Já há blindaje às multinacionais


 O estudo do Parlamento também aborda a cláusula de blindaje às multinacionais (o chamado mecanismo ISDS) que a UE quer incluir o TTIP. O documento alerta de que “o mecanismo de proteção aos investidores foi introduzido já no Tratado de Lisboa [a Constituição Européia] e é provável que seja incluído no TTIP”, sobretudo quanto ao setor energético. AQUI, CLARO, TEREMOS QUE ABRIR OUTRO PARÊNTESE MAIS PARA EXPLICAR DE QUE SE TRATA ESTE ISDS:



¿Sabia que os mecanismos de resolução de controvérsias entre investidores e Estados (ISDS) sequestram nossa democracia ao igual que a dívida?

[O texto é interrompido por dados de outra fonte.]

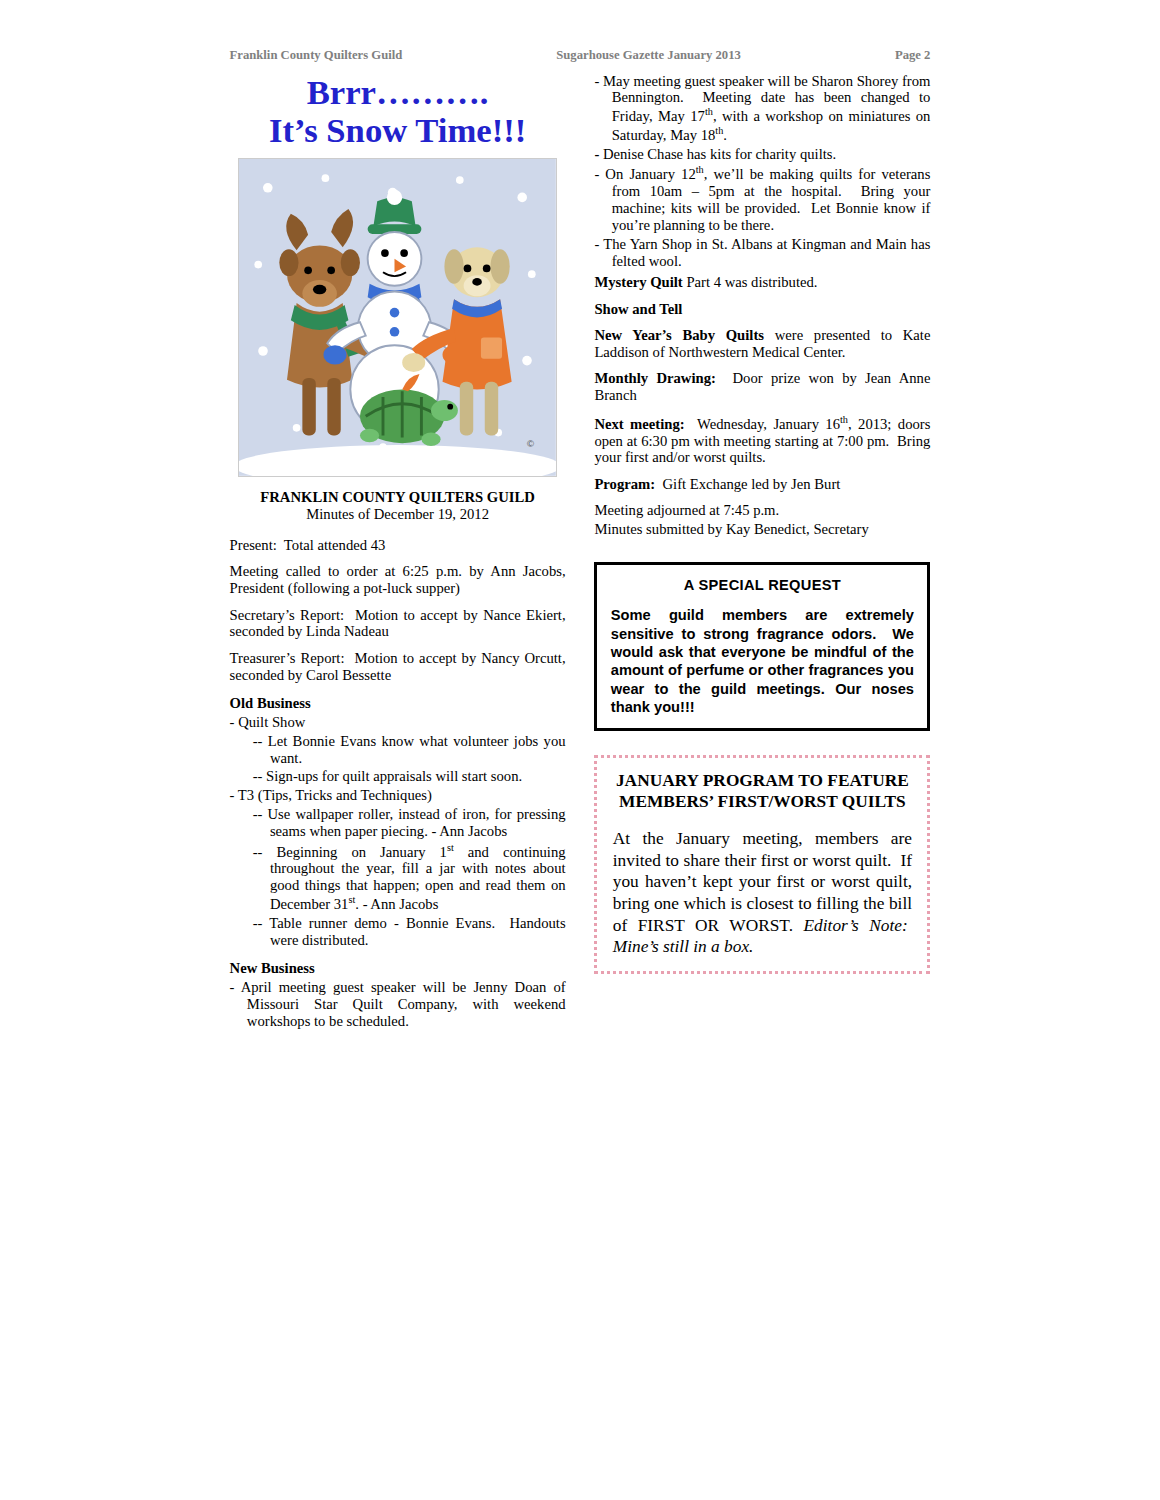Franklin County Quilters Guild
Sugarhouse Gazette January 2013
Page 2
Brrr………. It’s Snow Time!!!
©
FRANKLIN COUNTY QUILTERS GUILD
Minutes of December 19, 2012
Present: Total attended 43
Meeting called to order at 6:25 p.m. by Ann Jacobs, President (following a pot-luck supper)
Secretary’s Report: Motion to accept by Nance Ekiert, seconded by Linda Nadeau
Treasurer’s Report: Motion to accept by Nancy Orcutt, seconded by Carol Bessette
Old Business
- Quilt Show
-- Let Bonnie Evans know what volunteer jobs you want.
-- Sign-ups for quilt appraisals will start soon.
- T3 (Tips, Tricks and Techniques)
-- Use wallpaper roller, instead of iron, for pressing seams when paper piecing. - Ann Jacobs
-- Beginning on January 1st and continuing throughout the year, fill a jar with notes about good things that happen; open and read them on December 31st. - Ann Jacobs
-- Table runner demo - Bonnie Evans. Handouts were distributed.
New Business
- April meeting guest speaker will be Jenny Doan of Missouri Star Quilt Company, with weekend workshops to be scheduled.
- May meeting guest speaker will be Sharon Shorey from Bennington. Meeting date has been changed to Friday, May 17th, with a workshop on miniatures on Saturday, May 18th.
- Denise Chase has kits for charity quilts.
- On January 12th, we’ll be making quilts for veterans from 10am – 5pm at the hospital. Bring your machine; kits will be provided. Let Bonnie know if you’re planning to be there.
- The Yarn Shop in St. Albans at Kingman and Main has felted wool.
Mystery Quilt Part 4 was distributed.
Show and Tell
New Year’s Baby Quilts were presented to Kate Laddison of Northwestern Medical Center.
Monthly Drawing: Door prize won by Jean Anne Branch
Next meeting: Wednesday, January 16th, 2013; doors open at 6:30 pm with meeting starting at 7:00 pm. Bring your first and/or worst quilts.
Program: Gift Exchange led by Jen Burt
Meeting adjourned at 7:45 p.m.
Minutes submitted by Kay Benedict, Secretary
A SPECIAL REQUEST
Some guild members are extremely sensitive to strong fragrance odors. We would ask that everyone be mindful of the amount of perfume or other fragrances you wear to the guild meetings. Our noses thank you!!!
JANUARY PROGRAM TO FEATURE MEMBERS’ FIRST/WORST QUILTS
At the January meeting, members are invited to share their first or worst quilt. If you haven’t kept your first or worst quilt, bring one which is closest to filling the bill of FIRST OR WORST. Editor’s Note: Mine’s still in a box.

     As antigas formas de dominación colonial têm dado passo no contexto das democracias modernas a novos mecanismos tecnocráticos de submissão dos Estados e seus povos por parte dos poderes financeiros e corporativos. Conquanto a dívida externa é o principal instrumento de submissão por médio dos resgates financeiros e a imposição de planos de ajuste estrutural ou de austeridade, outro importante instrumento é o mecanismo de solução de controvérsias entre investidores e Estados (ISDS, por sus siglas en inglés). 
   Este mecanismo, normalmente unido aos tratados bilaterais de investimento ou os tratados de livre comércio, como por exemplo o tratado de comércio e investimentos que a UE está negociando com EEUU (TTIP, por suas siglas em inglês), é um sistema que permite aos investidores estrangeiros se saltar a jurisprudencia dos Estados receptores e demandar a seus governos ante tribunais privados de dudosa imparcialidade que nem sequer seguem os standardes legais internacionais. 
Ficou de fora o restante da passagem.